## BEGIN Selected text

Note: Srambled string is not same as an Anagram
Below is one possible representation of str = “coder”:
 

    coder
   /    \
  co    der
 / \    /  \
c   o  d   er
           / \
          e   r

To scramble the string, we may choose any non-leaf node and swap its two children. 
Suppose, we choose the node “co” and swap its two children, it produces a scrambled string “ocder”.
 

    ocder
   /    \
  oc    der
 / \    /  \
o   c  d   er
           / \
          e   r

Thus, “ocder” is a scrambled string of “coder”.
Similarly, if we continue to swap the children of nodes “der” and “er”, it produces a scrambled string “ocred”.
 

    ocred
   /    \
  oc    red
 / \    /  \
o   c  re  d
       / \
      r   e

Thus, “ocred” is a scrambled string of “coder”.
Examples:

Input: S1=”coder”, S2=”ocder” 
Output: Yes 
Explanation: 
“ocder” is a scrambled form of “coder”
Input: S1=”abcde”, S2=”caebd” 
Output: No 
Explanation: 
“caebd” is not a scrambled form of “abcde”



Approach 
In order to solve this problem, we are using Divide and Conquer approach. 
Given two strings of equal length (say n+1), S1[0…n] and S2[0…n]. If S2 is a scrambled form of S1, then there must exist an index i such that at least one of the following conditions is true: 
 

  • S2[0…i] is a scrambled string of S1[0…i] and S2[i+1…n] is a scrambled string of S1[i+1…n].

## END Selected text
## BEGIN Given data

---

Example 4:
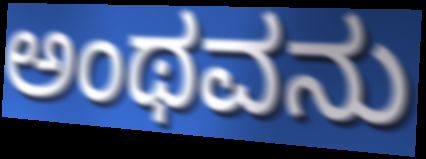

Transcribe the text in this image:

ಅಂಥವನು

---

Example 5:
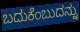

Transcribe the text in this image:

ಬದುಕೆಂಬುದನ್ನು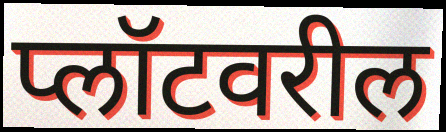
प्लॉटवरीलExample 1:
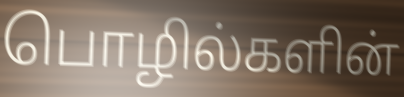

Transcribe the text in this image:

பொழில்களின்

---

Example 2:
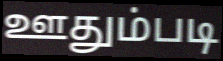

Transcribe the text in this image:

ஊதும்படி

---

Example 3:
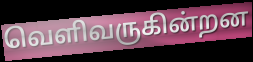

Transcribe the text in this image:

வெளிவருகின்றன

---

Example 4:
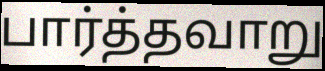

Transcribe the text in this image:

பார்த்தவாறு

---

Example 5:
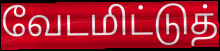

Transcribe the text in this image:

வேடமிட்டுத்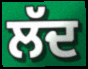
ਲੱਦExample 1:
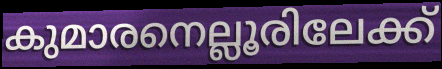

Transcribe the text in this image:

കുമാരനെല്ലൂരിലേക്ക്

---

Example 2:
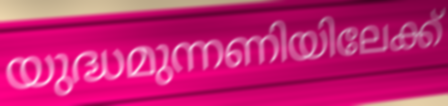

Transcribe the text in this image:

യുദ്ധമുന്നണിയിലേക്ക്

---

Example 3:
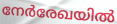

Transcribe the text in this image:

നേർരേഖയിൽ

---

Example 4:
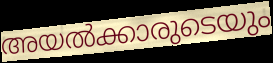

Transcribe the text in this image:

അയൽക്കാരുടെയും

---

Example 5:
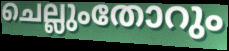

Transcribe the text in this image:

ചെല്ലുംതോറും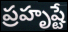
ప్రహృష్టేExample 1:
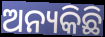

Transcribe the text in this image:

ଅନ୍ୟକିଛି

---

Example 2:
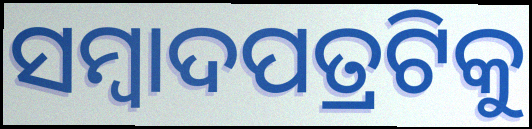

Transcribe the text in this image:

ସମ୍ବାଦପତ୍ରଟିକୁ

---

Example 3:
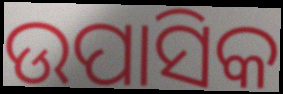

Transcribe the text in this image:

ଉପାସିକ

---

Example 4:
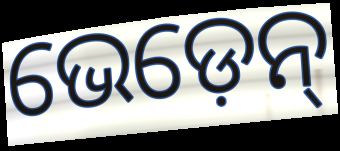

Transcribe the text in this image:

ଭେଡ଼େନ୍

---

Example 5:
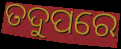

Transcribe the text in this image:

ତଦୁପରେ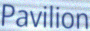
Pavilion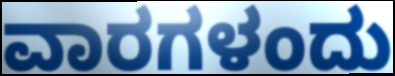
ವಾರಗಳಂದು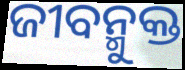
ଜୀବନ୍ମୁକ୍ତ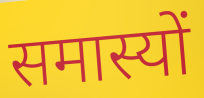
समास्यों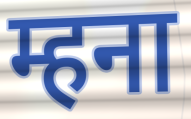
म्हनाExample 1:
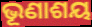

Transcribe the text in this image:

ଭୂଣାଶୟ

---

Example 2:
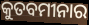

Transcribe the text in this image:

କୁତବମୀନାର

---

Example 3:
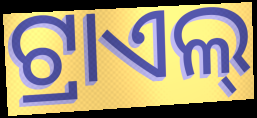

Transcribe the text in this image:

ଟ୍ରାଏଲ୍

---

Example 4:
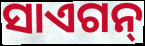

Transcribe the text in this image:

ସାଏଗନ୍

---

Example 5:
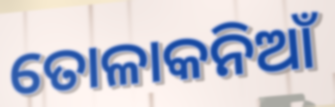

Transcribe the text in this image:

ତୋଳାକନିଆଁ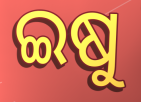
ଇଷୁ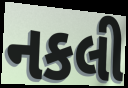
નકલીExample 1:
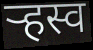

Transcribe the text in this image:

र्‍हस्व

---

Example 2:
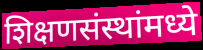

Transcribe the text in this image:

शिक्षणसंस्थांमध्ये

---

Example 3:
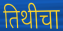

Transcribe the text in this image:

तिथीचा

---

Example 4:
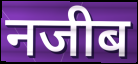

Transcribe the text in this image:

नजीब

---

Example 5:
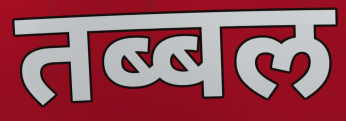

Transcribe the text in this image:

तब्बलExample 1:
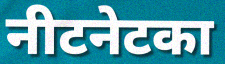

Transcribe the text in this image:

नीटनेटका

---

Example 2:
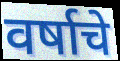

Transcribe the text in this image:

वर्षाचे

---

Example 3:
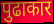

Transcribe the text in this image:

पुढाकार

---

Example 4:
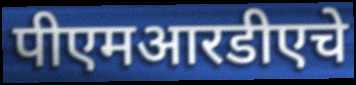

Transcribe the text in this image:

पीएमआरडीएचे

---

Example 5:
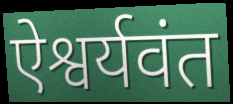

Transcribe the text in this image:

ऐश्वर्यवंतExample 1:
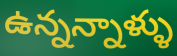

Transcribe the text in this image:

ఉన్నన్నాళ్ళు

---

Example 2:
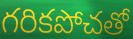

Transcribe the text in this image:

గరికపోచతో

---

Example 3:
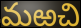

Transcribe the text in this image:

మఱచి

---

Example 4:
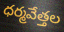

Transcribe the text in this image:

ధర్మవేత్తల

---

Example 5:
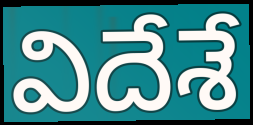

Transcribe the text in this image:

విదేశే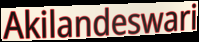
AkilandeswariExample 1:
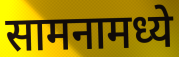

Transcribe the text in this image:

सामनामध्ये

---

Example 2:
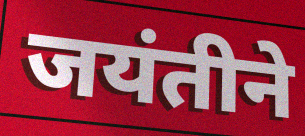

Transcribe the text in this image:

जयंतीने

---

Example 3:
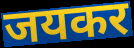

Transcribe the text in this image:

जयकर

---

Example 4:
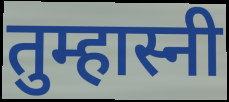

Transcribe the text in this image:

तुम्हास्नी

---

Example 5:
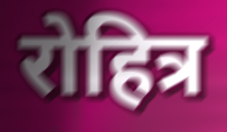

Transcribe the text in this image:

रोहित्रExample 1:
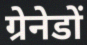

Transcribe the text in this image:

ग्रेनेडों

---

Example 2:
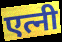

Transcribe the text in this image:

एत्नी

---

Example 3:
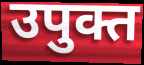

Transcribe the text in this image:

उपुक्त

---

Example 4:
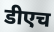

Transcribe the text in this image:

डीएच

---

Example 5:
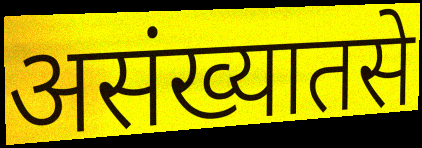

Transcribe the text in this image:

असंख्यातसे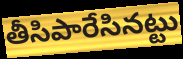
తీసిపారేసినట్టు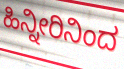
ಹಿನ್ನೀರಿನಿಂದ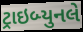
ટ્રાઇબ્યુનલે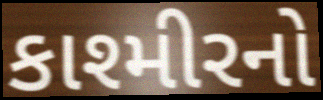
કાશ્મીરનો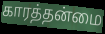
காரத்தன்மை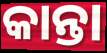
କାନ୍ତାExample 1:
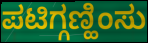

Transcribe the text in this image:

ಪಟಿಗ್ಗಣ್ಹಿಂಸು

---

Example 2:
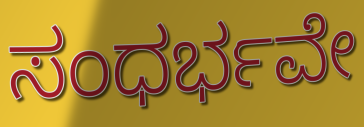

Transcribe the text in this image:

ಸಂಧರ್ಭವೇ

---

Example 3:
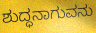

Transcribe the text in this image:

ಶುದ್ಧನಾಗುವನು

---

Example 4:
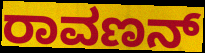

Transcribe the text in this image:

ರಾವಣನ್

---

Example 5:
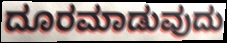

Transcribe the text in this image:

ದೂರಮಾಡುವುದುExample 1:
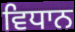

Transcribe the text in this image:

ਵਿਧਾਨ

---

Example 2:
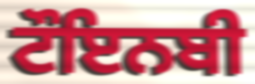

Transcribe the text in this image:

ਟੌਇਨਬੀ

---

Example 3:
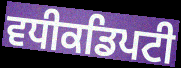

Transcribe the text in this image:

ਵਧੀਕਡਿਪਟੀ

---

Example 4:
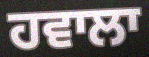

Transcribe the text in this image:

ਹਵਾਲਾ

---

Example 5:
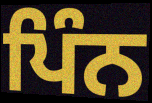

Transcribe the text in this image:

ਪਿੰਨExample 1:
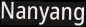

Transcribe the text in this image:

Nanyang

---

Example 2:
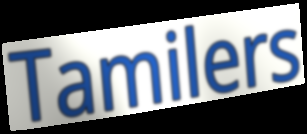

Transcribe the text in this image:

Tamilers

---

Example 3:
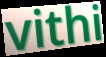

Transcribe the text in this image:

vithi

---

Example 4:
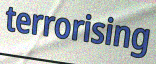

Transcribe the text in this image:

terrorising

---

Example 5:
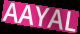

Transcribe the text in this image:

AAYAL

## END Given data
## BEGIN Given data

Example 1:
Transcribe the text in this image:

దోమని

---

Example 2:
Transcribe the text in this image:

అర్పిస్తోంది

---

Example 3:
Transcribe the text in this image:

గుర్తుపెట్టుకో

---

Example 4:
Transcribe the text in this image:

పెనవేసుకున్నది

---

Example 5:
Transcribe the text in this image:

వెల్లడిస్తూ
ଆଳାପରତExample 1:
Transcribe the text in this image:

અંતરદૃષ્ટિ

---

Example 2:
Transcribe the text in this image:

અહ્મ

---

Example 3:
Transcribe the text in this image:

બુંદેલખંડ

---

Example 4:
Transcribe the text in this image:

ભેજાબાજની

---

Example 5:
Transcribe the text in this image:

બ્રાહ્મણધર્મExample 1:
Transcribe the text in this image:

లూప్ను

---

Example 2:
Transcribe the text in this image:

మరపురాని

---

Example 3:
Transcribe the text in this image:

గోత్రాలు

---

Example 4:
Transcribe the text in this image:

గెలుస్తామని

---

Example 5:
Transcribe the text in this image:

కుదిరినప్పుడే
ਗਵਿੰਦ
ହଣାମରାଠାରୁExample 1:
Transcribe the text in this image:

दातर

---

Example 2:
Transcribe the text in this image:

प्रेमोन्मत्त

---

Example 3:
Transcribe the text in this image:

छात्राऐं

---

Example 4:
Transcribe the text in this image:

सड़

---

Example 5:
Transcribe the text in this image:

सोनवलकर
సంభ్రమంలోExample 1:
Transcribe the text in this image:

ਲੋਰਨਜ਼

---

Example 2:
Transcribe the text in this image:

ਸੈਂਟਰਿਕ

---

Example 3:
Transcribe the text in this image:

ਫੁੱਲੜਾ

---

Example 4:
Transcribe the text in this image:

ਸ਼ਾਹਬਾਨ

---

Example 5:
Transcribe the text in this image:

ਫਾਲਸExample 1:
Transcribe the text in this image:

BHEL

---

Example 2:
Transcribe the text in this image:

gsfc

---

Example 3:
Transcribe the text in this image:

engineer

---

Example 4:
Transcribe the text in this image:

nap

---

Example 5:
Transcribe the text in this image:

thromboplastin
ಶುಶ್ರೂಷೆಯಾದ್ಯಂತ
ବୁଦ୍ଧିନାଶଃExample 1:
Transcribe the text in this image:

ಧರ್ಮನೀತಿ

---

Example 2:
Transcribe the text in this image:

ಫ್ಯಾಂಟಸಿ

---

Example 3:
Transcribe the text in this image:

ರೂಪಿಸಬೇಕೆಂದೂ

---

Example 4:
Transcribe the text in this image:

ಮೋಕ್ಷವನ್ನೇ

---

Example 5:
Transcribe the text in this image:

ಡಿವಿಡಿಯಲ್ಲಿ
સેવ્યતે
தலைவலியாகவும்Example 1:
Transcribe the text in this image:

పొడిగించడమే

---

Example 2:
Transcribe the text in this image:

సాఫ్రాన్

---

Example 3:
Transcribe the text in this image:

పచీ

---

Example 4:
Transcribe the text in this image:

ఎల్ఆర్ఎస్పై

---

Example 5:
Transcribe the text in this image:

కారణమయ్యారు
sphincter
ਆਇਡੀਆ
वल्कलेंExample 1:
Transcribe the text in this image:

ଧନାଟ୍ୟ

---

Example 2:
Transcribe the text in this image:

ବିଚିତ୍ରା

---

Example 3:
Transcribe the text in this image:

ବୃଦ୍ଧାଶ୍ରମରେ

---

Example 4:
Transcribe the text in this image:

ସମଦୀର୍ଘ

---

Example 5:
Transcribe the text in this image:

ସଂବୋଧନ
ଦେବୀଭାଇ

## END Given data
## BEGIN Given data

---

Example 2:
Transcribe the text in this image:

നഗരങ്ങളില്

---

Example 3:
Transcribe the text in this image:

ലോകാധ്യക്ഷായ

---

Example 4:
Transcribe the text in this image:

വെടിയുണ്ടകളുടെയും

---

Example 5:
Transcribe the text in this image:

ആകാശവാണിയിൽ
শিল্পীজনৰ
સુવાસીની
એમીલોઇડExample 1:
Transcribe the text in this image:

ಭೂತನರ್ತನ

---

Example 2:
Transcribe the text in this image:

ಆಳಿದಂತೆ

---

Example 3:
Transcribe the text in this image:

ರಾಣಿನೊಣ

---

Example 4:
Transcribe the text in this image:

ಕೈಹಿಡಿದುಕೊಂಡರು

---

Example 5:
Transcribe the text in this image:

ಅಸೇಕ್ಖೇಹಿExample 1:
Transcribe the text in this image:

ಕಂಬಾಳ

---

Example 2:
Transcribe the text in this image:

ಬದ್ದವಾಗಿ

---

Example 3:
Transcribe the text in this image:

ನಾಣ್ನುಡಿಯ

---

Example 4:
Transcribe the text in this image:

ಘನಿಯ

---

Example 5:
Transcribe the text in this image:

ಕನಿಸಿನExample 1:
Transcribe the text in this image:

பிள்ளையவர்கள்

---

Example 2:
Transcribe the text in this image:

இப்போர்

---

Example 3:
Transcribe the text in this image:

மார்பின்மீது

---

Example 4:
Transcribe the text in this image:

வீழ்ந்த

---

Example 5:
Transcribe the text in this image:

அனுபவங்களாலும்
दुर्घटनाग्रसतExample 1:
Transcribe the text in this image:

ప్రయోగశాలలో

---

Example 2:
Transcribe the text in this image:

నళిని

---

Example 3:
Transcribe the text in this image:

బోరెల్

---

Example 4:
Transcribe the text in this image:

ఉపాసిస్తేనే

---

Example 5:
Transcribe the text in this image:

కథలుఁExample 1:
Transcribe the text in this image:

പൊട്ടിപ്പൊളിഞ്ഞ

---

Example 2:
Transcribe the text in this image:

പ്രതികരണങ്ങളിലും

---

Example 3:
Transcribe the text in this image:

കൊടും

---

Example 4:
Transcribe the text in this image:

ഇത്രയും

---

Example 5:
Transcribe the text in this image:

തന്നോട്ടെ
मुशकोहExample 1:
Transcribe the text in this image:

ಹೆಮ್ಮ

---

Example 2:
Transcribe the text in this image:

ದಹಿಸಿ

## END Given data

- Directive 1:
Reproduce word for word the part of the text on scrambled strings that begins with the words containing "Output: Yes" and ends with "and Conquer approach.".
- Directive 2:
Continue the text on scrambled strings from its last line onward.

- Written reply 1:
Output: Yes 
Explanation: 
“ocder” is a scrambled form of “coder”
Input: S1=”abcde”, S2=”caebd” 
Output: No 
Explanation: 
“caebd” is not a scrambled form of “abcde”



Approach 
In order to solve this problem, we are using Divide and Conquer approach.

- Written reply 2:
  • S2[0…i] is a scrambled string of S1[n-i…n] and S2[i+1…n] is a scrambled string of S1[0…n-i-1].

Note: An optimization step to consider here is to check beforehand if the two strings are anagrams of each other. If not, it indicates that the strings contain different characters and can’t be a scrambled form of each other.
Below is the implementation of the above approach:
 

C++




// C++ Program to check if a
// given string is a scrambled
// form of another string
 
#include <bits/stdc++.h>
using namespace std;
 
bool isScramble(string S1, string S2)
{
    // Strings of non-equal length
    // cant' be scramble strings
    if (S1.length() != S2.length()) {
        return false;
    }
 
    int n = S1.length();
 
    // Empty strings are scramble strings
    if (n == 0) {
        return true;
    }
 
    // Equal strings are scramble strings
    if (S1 == S2) {
        return true;
    }
 
    // Check for the condition of anagram
    string copy_S1 = S1, copy_S2 = S2;
 
    sort(copy_S1.begin(), copy_S1.end());
    sort(copy_S2.begin(), copy_S2.end());
 
    if (copy_S1 != copy_S2) {
        return false;
    }
 
    for (int i = 1; i < n; i++) {
 
        // Check if S2[0...i] is a scrambled
        // string of S1[0...i] and if S2[i+1...n]
        // is a scrambled string of S1[i+1...n]
        if (isScramble(S1.substr(0, i), S2.substr(0, i))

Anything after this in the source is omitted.